**Selected extract**

In 2022, our teams visited 376 schools to interview school leaders and teachers, oversee student and teacher assessments, and carry out classroom observations. This work has given us rich datasets to better understand teaching and learning in Rwandan schools. Drawing on this experience, Data Manager Jean Claude Rukundo and Senior Field Supervisor Tresor Rureshya have put together this best practice guide for collecting data in Rwandan schools.
Approvals are a must
At a minimum, we need approval from the National Institute of Statistics Rwanda, National Commission of Science and Technology, and the Rwanda National Ethics Committee to collect data in schools. But district, sector and school-level approvals are just as important, plus endorsement from the Rwanda Basic Education Board or Ministry of Local Government.
The school leader generally consents to the school’s participation, but consent from teachers and students is also critical. If we are asking students personal questions, we need consent from their parents as well.
Understand the academic calendar
The school calendar is announced a few weeks before lessons begin. The school year recently shifted in 2021, with teaching taking place from September to June. It’s best to wait until the school calendar has been released before finalizing plans.
We also don’t send the teams at the start of term – we give a few weeks for schools to settle in before starting fieldwork. In the first week, we usually send teams to obtain local approvals.
Depending on the activity, we call the school leaders a few days before to confirm the class timetables. In some cases, the school changes the timetable at the last minute which can affect our activities. You don’t want to send enumerators for classroom observations when there’s no class scheduled for the subject you want to observe.
There are also certain periods of the year when data collection isn’t recommended, such as exam and revision periods. Students are busy at this time and we don’t want to disrupt them.
A secondary school visited in 2022
Work with the school timetable and send a small team
In Rwandan secondary schools, teaching periods are 40 minutes long. If a questionnaire takes an hour to complete, this means you’ll take two periods from a teacher. Teachers have told us that this makes it difficult for them to complete their daily lesson plans so we do our best to tailor assessments to the timetable. Sending a smaller team that spends more time at the school helps both the team and school better rearrange planned research activities.
Currently the school timetable is from 7am to 5pm. To avoid a situation where students are kept at school late, don’t put assessments in the afternoon or at lunchtime – no one will be focused then. It’s best to do these in the morning when students are fresh. For classroom observations, we aim for a mix of morning and afternoon observations to understand what teaching and learning look like at different times of day.
On the other hand, it’s good to give teachers autonomy to do assessments in their own time, usually in private. When you ask them to do assessments during class, students think the teacher is being evaluated, which isn’t the intention.
Take culture into consideration
In rural areas, especially those near the border with other countries, students might speak different languages or dialects. Sometimes this might cause students to be shy. When travelling to these regions, we need to understand which terms might be understood differently. For example, the Kinyarwanda word for “dog” is “imbwa”, but in some regional dialects it is called “impigi”.

**Source material**

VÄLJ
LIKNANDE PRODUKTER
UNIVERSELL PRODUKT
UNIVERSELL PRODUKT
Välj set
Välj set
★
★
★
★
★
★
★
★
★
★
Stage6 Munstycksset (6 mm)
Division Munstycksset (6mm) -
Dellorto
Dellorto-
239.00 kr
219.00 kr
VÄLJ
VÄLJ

**What the task requires**
Return, word for word, the part of the guide to collecting data in Rwandan schools that opens with the words containing "There are also" and closes with "to disrupt them.".

**Answer for this exercise**
There are also certain periods of the year when data collection isn’t recommended, such as exam and revision periods. Students are busy at this time and we don’t want to disrupt them.